After all, why would one of only 37 ceremonial guardians of Her (then) Majesty’s Royal Palace and Fortress, the Tower of London, make time for a reporter from a small-town western Kentucky newspaper he’d never heard of.
So how did Melinda do it?
While she minored in German at Murray State — hence her Austrian stint — she was an English and history major. After her tour, she told Mr. Ramshall how impressed she was with his commentary on the Tower, especially when he took everybody to the Norman Chapel of St. John the Evangelist and explained that Henry VIII commanded that 1,000 candles be lit in honor of his mother while she lay in state.
When Melinda called the English queen by name, Elizabeth of York, Mr. Ramshall’s face brightened. “You obviously know your English history,” he complimented her.
The conversation that followed led to the interview. But there was a caveat: he’d have to meet me first and see how things went from there.
I apparently met with his approval. Not only did I get a story, Melinda and I got an invitation to return as his guest for the Ceremony of the Keys, the ritual closing of the Tower every night at 9:53 PM sharp. The ceremony began in the 14th century and has continued on time every night — save one during the Blitz when a bomb blast knocked the Beefeaters flat, causing a slight delay.
After our first visit, we never had to queue or buy a ticket for the Tower. “We’re here to see Mr. Ramshall,” we’d announce at the gate. In we went.
If he wasn’t guiding tours, he’d personally show us around — including a back entrance to the Jewel House.
The Ramshalls invited us for supper at their flat in a Tower casemate. The loo window was an arrow slit.
We’d come bearing gifts. Besides the prosaic bottle of wine, we presented him with a quart of Jack Daniels Black Label and a Kentucky colonelcy. We provided Beryl with commemorative spoons for her collection.
A beer man, Mr. Ramshall found the Tennessee sour mash a tad stout for his taste. But he loved being “promoted” to Kentucky colonel. “Now I’m the same rank as my old regimental commander,” grinned the former Royal Artillery warrant officer.
He retired in 1992, and the couple moved to Hythe on the English Channel. He enjoyed tending the flowers in their apartment house garden. He was notably proud of the goldenrod. “The KEN-tucky state flower,” he declared.
Berry IV, our first and only offspring, was born in March, 1993. We first took him to Europe and the UK in June, 1994.

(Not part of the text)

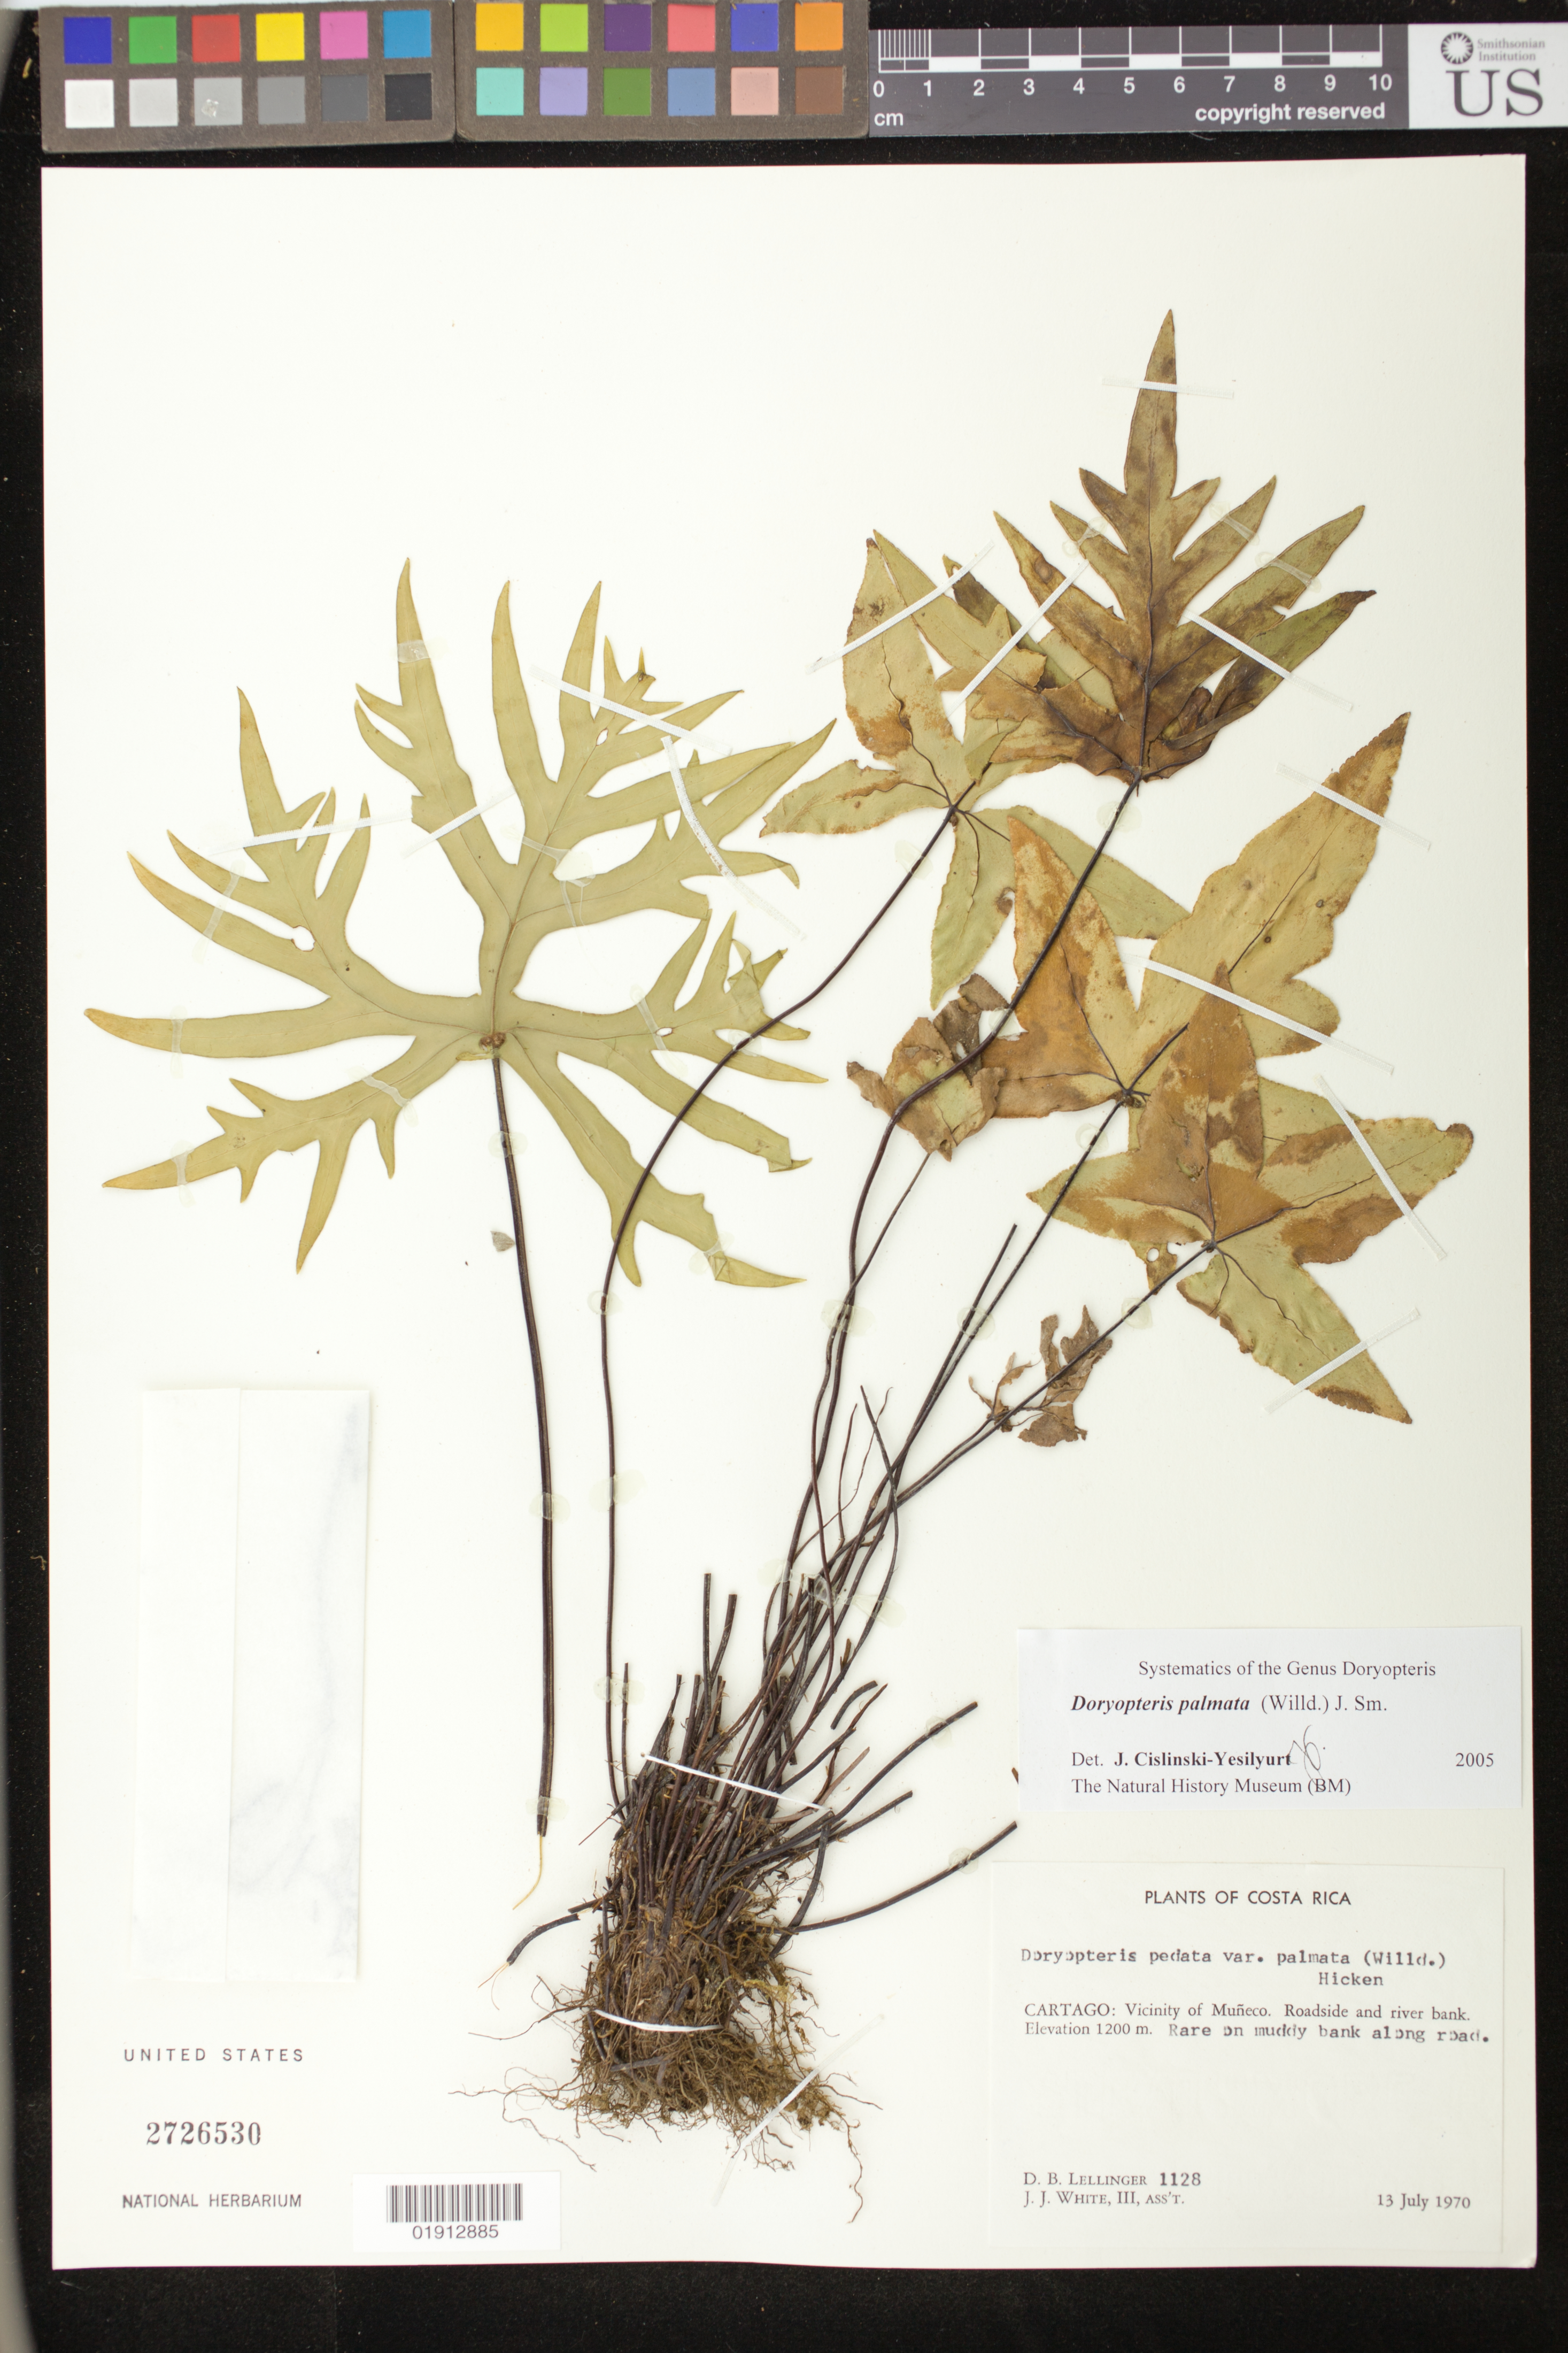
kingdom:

The Ramshalls didn’t have children, but they loved kids. They doted on Berry and insisted he call them Uncle Cedric and Auntie Beryl.
Mr. Ramshall was a tough-as-nails warrant officer (WO). “Come on lads, it’s only pain,” he’d urge his troops struggling through the rigors of Army training. (When they were homesick, he’d fry them orange marmalade sandwiches.)
Mr. Ramshall was known to his fellow yeoman warders as “the Paddington Bear Beefeater.” Paddington — who appeared with the queen in a Platinum Jubilee video that went viral — is the British version of the teddy bear. Named for a London railway station, the little bruin decked in a black hat (with a marmalade sandwich inside) has been the subject of many children’s books. One is about the time he visited the Beefeaters at the tower.
Uncle Cedric treasured a letter from a child addressed to “the Paddington Bear Beefeater.”
He had his own stuffed Paddington and Paddington’s Aunt Lucy. He got a kick out of dressing up as Paddington for kids.
We last saw Uncle Cedric shortly before he died in August, 2011. Our final visit with Auntie Beryl was in 2014, the year she died.
Forty-four years after my interview with Yeoman Warder Ramshall, I still remember my first question. “What are the requirements for becoming a Beefeater?”
Officially, Beefeaters must be veterans who served at least 22 years on active duty and made warrant officer or its equivalent (or staff sergeant in rare instances). They also had to have earned Long Service and Good Conduct medals, he explained.
But unofficially, and most importantly, he added, a Beefeater must have “presence.”
I asked for an explanation. “I could tell you that presence is bearing and dignity and aloofness and all that,” he said. “But presence is never getting your knickers in a twist.”